Read the records below. Copy each line where the string "Adhes" occurs.

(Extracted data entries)
------------------------------

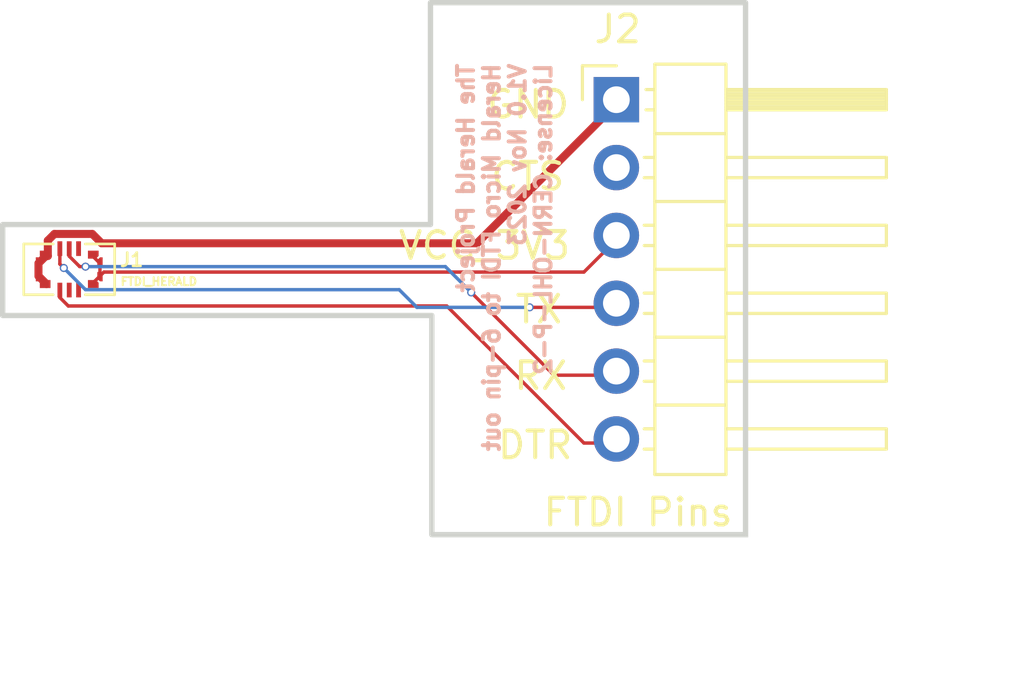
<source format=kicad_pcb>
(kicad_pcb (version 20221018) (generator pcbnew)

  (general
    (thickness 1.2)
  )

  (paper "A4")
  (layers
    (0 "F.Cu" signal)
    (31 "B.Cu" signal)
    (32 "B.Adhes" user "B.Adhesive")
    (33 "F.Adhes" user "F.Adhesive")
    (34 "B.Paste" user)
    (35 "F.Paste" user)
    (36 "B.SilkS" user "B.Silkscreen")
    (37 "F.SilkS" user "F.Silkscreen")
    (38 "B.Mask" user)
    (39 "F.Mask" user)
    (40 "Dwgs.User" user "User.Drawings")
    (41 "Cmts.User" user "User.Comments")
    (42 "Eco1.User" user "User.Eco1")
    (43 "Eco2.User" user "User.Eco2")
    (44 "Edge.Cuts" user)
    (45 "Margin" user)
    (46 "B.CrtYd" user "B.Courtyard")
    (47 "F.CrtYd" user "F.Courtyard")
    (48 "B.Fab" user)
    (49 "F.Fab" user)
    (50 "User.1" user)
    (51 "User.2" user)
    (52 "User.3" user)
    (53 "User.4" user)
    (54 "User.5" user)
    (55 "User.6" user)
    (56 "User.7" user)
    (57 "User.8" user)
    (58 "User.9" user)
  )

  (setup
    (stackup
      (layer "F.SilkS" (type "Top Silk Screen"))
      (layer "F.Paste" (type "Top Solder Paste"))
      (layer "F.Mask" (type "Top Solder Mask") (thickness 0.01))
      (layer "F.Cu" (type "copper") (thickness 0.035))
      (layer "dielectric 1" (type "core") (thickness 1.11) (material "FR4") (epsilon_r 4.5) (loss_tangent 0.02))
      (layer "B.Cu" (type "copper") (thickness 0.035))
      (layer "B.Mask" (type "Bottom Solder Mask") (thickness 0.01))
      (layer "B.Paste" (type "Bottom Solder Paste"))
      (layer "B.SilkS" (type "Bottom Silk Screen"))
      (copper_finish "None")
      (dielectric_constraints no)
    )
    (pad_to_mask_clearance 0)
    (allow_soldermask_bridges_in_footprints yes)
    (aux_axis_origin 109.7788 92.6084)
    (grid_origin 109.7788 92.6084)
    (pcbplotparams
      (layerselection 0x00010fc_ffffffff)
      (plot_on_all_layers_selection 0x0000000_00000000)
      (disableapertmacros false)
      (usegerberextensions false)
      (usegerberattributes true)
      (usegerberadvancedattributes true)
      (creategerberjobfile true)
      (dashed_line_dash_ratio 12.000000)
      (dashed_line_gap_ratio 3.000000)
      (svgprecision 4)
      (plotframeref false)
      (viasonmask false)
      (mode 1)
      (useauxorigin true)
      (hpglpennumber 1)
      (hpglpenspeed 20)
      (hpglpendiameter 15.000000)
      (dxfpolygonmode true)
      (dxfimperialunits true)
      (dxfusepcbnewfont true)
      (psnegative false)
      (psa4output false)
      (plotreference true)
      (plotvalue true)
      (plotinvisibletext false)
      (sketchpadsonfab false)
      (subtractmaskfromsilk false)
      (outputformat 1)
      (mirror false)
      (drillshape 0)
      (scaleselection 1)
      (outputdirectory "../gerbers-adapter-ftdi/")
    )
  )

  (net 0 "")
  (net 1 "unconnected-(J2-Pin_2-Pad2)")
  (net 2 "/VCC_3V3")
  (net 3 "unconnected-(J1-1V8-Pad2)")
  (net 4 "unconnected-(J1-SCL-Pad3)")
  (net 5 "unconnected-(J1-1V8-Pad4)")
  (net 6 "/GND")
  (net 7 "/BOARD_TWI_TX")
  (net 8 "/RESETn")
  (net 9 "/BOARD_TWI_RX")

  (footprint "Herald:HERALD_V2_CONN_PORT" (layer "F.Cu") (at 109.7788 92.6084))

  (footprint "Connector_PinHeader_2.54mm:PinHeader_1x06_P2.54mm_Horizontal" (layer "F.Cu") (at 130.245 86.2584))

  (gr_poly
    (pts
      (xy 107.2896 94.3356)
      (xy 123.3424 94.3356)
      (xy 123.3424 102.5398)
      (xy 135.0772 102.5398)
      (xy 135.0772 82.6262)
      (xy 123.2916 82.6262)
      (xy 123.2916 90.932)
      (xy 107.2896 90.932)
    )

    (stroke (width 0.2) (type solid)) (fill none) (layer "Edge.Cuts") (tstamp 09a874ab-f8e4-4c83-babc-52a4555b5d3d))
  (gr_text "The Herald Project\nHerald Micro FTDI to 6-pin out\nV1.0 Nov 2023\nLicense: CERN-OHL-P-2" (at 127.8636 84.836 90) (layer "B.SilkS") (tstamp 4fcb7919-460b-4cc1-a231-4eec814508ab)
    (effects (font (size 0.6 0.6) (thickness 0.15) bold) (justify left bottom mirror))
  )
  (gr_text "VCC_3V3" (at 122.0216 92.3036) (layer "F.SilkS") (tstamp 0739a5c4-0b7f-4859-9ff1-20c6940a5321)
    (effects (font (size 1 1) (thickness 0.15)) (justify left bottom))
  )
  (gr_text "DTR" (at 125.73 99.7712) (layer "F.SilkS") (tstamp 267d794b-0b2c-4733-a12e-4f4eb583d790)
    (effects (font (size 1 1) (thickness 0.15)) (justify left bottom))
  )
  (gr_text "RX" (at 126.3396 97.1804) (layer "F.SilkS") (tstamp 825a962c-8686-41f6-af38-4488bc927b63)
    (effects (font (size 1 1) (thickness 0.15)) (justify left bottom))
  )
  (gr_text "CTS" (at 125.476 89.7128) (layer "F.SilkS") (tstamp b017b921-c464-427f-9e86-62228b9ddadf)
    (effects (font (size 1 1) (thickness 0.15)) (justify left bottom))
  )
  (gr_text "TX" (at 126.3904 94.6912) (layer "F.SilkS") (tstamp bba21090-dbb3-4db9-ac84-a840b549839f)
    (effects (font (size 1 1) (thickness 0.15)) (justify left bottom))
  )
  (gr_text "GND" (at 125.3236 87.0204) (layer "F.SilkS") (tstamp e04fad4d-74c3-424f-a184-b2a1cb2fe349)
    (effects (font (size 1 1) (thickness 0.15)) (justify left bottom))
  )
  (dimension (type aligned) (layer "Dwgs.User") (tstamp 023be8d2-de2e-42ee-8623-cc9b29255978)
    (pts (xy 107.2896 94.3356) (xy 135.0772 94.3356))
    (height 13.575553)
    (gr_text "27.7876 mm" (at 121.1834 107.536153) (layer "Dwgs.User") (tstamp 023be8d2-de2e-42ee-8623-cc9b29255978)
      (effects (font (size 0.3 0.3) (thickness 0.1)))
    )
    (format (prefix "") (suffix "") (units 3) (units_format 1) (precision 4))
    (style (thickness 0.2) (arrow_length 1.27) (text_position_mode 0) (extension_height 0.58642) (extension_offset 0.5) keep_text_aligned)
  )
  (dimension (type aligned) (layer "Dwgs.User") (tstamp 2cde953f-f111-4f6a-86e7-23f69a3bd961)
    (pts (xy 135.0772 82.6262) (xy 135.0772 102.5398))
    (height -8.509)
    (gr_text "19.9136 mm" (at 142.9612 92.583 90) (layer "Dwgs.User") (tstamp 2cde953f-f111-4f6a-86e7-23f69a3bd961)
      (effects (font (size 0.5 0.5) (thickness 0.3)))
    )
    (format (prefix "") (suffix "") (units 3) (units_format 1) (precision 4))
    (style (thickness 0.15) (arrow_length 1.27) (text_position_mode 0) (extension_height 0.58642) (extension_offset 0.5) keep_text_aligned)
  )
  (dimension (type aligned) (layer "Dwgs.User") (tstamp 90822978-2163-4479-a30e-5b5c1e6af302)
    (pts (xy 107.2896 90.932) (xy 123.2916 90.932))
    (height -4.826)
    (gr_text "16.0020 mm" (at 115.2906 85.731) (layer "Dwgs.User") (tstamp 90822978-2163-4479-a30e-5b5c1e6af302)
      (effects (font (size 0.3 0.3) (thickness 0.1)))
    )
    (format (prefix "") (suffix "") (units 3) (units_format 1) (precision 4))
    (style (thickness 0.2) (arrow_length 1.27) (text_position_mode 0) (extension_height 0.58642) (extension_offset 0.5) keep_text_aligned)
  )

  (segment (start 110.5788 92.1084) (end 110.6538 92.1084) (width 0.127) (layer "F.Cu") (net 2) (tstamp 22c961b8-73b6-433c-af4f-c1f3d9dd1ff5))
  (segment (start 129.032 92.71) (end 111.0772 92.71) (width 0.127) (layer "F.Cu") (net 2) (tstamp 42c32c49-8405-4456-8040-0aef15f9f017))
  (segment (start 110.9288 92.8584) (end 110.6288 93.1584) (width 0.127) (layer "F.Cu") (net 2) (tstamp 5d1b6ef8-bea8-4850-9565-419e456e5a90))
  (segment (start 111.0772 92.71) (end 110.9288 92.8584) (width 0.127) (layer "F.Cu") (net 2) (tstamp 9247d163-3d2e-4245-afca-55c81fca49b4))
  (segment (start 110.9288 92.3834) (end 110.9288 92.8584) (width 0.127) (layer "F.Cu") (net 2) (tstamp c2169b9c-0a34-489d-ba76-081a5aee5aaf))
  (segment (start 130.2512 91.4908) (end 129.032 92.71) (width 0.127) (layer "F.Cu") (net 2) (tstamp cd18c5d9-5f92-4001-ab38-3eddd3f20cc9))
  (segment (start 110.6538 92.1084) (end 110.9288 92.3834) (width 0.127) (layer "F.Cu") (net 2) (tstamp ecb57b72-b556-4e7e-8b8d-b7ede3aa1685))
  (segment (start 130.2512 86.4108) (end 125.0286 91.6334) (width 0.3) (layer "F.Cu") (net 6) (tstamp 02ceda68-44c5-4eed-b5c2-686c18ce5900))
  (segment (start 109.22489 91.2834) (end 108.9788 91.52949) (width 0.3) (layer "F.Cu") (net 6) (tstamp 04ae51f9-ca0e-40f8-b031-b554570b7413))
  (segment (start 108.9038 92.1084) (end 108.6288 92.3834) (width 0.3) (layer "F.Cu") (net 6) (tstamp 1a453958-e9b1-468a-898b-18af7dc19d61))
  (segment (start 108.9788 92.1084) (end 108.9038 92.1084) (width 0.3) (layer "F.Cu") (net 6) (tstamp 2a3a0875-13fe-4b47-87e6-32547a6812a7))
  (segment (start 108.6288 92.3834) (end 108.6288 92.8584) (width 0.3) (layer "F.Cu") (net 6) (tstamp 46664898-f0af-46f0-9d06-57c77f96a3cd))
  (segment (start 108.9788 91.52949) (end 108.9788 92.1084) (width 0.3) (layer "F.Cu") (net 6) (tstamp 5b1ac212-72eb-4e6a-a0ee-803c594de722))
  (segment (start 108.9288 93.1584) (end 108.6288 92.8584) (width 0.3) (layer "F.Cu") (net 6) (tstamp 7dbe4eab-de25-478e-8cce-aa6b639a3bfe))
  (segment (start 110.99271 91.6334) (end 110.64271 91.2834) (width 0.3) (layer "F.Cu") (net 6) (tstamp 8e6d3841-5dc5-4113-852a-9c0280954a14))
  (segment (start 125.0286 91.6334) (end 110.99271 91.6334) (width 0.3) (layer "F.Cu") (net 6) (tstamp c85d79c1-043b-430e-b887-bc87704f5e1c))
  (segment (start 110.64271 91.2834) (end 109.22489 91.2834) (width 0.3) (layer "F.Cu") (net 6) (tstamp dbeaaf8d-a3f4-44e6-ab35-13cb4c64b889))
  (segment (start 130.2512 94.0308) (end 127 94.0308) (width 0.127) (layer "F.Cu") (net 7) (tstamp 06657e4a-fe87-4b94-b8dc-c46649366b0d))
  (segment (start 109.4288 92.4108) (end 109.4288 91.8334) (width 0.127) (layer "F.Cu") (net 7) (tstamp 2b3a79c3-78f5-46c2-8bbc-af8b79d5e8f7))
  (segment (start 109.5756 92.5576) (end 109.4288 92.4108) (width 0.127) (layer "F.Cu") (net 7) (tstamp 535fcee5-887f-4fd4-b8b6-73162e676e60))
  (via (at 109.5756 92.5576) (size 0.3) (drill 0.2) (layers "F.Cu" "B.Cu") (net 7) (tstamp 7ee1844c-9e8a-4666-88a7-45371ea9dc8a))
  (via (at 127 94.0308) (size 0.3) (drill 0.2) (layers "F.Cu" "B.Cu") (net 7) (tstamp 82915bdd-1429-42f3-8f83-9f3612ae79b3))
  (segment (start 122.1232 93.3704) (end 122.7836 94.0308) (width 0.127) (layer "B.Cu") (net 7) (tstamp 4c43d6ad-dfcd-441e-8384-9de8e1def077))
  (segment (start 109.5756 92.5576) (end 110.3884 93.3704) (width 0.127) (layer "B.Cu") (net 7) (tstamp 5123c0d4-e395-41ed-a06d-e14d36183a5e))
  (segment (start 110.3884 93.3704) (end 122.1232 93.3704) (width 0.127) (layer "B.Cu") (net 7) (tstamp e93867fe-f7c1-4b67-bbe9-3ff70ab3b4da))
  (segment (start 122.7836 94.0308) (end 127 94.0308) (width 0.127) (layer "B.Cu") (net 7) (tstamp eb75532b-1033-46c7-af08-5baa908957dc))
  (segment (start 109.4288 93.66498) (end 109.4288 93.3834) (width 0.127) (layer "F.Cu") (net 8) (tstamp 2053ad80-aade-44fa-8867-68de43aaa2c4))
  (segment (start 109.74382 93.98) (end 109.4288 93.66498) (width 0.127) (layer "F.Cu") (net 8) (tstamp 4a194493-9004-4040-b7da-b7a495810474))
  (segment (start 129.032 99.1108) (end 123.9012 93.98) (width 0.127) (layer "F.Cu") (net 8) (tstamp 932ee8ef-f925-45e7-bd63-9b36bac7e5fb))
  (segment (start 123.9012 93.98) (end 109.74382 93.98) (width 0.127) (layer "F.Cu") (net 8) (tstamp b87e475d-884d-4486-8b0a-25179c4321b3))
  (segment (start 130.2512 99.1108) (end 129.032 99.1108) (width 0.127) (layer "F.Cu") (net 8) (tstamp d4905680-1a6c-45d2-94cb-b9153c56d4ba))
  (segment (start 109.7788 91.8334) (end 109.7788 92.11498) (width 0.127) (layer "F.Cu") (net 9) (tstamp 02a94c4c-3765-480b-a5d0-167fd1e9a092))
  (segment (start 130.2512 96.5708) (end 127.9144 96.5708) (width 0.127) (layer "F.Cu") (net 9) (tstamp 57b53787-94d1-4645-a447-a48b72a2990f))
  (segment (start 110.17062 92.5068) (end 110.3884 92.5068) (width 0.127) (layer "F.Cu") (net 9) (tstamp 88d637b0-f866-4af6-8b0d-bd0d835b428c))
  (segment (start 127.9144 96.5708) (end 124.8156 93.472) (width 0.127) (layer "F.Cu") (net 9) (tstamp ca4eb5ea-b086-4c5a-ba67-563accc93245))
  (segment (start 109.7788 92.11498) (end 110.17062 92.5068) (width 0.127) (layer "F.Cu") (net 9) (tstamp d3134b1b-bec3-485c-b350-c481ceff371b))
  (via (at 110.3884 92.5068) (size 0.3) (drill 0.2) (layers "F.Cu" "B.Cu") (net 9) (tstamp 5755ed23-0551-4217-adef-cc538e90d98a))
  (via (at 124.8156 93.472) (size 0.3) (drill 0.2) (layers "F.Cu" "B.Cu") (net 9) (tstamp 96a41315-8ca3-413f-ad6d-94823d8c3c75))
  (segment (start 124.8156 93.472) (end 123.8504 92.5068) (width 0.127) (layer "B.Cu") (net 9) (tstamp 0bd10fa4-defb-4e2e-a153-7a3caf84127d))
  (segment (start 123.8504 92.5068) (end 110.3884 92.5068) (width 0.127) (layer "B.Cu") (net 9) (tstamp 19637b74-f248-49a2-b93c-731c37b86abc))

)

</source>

------------------------------

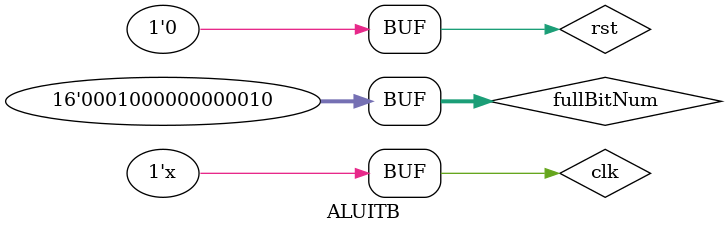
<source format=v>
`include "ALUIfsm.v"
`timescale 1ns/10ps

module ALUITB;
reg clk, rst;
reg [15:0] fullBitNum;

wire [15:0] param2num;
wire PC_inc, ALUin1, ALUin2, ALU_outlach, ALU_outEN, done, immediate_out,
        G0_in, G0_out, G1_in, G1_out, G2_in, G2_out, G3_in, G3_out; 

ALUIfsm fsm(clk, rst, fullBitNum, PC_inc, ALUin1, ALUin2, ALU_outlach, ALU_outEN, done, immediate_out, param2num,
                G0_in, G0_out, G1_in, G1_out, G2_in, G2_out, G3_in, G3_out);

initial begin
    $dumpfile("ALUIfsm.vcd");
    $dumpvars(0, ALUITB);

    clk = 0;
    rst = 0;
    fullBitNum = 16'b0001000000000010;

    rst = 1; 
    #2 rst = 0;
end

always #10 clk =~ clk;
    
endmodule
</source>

------------------------------

Response to the task
    (32 "B.Adhes" user "B.Adhesive")
    (33 "F.Adhes" user "F.Adhesive")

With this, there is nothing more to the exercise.